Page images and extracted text
/---

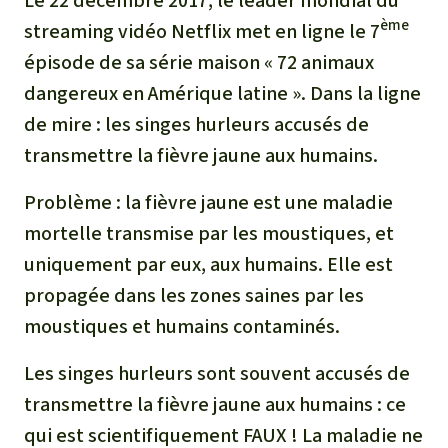
Le 22 décembre 2017, le leader mondial du
ème
streaming vidéo Netflix met en ligne le 7
épisode de sa série maison « 72 animaux
dangereux en Amérique latine ». Dans la ligne
de mire : les singes hurleurs accusés de
transmettre la fièvre jaune aux humains.
Problème : la fièvre jaune est une maladie
mortelle transmise par les moustiques, et
uniquement par eux, aux humains. Elle est
propagée dans les zones saines par les
moustiques et humains contaminés.
Les singes hurleurs sont souvent accusés de
transmettre la fièvre jaune aux humains : ce
qui est scientifiquement FAUX ! La maladie ne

\---

▸ **Directions for this task**: Please, from the entries above, set down exactly the lines from the one containing "dangereux en Amérique" through the one containing "uniquement par eux, aux humains. Elle est", and only those.

▸ **Result of the exercise**:
dangereux en Amérique latine ». Dans la ligne
de mire : les singes hurleurs accusés de
transmettre la fièvre jaune aux humains.
Problème : la fièvre jaune est une maladie
mortelle transmise par les moustiques, et
uniquement par eux, aux humains. Elle est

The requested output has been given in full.